DATASET CONTENT ->
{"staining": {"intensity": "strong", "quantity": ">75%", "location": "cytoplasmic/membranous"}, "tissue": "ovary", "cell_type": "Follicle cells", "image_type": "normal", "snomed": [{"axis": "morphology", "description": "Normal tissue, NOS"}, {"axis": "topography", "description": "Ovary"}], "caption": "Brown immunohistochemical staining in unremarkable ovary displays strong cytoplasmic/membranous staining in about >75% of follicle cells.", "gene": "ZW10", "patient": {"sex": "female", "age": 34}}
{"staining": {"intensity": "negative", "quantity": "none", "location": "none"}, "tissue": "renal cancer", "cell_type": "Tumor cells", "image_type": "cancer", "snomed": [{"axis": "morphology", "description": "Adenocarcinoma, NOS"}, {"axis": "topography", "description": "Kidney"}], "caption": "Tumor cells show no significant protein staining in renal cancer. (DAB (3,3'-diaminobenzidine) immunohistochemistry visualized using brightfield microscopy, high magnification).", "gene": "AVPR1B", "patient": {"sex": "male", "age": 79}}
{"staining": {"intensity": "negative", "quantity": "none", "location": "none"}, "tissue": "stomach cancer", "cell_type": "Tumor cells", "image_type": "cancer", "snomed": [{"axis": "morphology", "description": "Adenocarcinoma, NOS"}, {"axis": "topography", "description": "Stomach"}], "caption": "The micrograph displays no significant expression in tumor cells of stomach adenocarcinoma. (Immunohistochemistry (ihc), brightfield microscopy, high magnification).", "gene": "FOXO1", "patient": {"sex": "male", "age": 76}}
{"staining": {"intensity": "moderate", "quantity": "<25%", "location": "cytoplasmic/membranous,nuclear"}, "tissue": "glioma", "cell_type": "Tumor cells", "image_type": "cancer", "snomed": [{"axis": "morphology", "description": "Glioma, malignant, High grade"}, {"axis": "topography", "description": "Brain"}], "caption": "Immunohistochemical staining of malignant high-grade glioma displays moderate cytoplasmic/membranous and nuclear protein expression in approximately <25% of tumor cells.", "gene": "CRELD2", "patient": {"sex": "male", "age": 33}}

PROBLEM TO WORK ON -> The answer is all of the material, given again exactly.

TASK ANSWER ->
{"staining": {"intensity": "strong", "quantity": ">75%", "location": "cytoplasmic/membranous"}, "tissue": "ovary", "cell_type": "Follicle cells", "image_type": "normal", "snomed": [{"axis": "morphology", "description": "Normal tissue, NOS"}, {"axis": "topography", "description": "Ovary"}], "caption": "Brown immunohistochemical staining in unremarkable ovary displays strong cytoplasmic/membranous staining in about >75% of follicle cells.", "gene": "ZW10", "patient": {"sex": "female", "age": 34}}
{"staining": {"intensity": "negative", "quantity": "none", "location": "none"}, "tissue": "renal cancer", "cell_type": "Tumor cells", "image_type": "cancer", "snomed": [{"axis": "morphology", "description": "Adenocarcinoma, NOS"}, {"axis": "topography", "description": "Kidney"}], "caption": "Tumor cells show no significant protein staining in renal cancer. (DAB (3,3'-diaminobenzidine) immunohistochemistry visualized using brightfield microscopy, high magnification).", "gene": "AVPR1B", "patient": {"sex": "male", "age": 79}}
{"staining": {"intensity": "negative", "quantity": "none", "location": "none"}, "tissue": "stomach cancer", "cell_type": "Tumor cells", "image_type": "cancer", "snomed": [{"axis": "morphology", "description": "Adenocarcinoma, NOS"}, {"axis": "topography", "description": "Stomach"}], "caption": "The micrograph displays no significant expression in tumor cells of stomach adenocarcinoma. (Immunohistochemistry (ihc), brightfield microscopy, high magnification).", "gene": "FOXO1", "patient": {"sex": "male", "age": 76}}
{"staining": {"intensity": "moderate", "quantity": "<25%", "location": "cytoplasmic/membranous,nuclear"}, "tissue": "glioma", "cell_type": "Tumor cells", "image_type": "cancer", "snomed": [{"axis": "morphology", "description": "Glioma, malignant, High grade"}, {"axis": "topography", "description": "Brain"}], "caption": "Immunohistochemical staining of malignant high-grade glioma displays moderate cytoplasmic/membranous and nuclear protein expression in approximately <25% of tumor cells.", "gene": "CRELD2", "patient": {"sex": "male", "age": 33}}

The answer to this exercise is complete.